* _Task statement_:
Copy the data below word for word, from its first line through the line containing "12 h 51 min", including both of those lines.

* Begin *

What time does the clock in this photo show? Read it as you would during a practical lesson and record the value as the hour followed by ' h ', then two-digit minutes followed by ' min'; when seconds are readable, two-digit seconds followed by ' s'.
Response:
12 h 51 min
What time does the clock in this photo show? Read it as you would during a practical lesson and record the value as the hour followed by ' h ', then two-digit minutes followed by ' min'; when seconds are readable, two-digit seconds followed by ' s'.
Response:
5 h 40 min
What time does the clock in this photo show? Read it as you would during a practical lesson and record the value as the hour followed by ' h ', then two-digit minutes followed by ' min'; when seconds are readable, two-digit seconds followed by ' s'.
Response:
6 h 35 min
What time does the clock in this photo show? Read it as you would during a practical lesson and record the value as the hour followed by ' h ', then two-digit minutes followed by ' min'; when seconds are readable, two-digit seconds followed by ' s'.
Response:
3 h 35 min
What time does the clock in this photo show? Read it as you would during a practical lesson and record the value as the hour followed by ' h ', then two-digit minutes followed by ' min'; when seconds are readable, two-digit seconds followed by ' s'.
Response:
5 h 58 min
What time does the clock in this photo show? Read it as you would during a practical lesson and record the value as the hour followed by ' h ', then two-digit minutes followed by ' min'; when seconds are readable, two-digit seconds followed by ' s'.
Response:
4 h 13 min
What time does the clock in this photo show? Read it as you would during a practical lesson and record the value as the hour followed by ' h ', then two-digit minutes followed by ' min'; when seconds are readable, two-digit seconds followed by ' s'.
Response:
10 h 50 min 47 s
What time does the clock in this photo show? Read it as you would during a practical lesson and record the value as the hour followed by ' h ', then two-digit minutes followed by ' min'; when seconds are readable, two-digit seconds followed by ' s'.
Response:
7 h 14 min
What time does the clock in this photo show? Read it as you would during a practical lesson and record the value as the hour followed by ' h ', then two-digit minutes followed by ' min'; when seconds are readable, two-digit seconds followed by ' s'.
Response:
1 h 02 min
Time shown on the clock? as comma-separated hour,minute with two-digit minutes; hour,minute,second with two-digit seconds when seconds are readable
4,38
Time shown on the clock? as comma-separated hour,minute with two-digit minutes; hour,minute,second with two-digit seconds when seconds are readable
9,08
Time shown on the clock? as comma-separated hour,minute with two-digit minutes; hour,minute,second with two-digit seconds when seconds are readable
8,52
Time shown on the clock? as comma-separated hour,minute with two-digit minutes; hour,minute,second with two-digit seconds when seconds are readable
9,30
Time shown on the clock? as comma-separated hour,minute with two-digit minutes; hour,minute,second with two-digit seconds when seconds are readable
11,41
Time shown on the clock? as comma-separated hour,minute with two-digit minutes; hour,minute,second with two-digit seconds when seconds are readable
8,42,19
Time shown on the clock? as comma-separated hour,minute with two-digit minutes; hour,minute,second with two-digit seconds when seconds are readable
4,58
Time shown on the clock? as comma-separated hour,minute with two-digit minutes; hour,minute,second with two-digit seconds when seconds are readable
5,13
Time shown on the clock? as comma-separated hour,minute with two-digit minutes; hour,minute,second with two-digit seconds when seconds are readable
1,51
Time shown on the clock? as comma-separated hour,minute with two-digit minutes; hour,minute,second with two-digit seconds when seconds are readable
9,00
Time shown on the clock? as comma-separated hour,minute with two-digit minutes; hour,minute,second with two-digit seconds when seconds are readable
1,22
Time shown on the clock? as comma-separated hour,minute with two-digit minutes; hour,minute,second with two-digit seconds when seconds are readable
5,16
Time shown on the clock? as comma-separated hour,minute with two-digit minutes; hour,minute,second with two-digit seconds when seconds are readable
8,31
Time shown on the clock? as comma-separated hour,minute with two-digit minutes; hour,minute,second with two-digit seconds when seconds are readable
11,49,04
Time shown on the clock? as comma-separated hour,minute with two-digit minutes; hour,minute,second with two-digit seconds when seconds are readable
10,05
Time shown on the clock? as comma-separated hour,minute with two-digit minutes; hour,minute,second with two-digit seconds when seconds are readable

* End *

* _Solution to this exercise_:
What time does the clock in this photo show? Read it as you would during a practical lesson and record the value as the hour followed by ' h ', then two-digit minutes followed by ' min'; when seconds are readable, two-digit seconds followed by ' s'.
Response:
12 h 51 min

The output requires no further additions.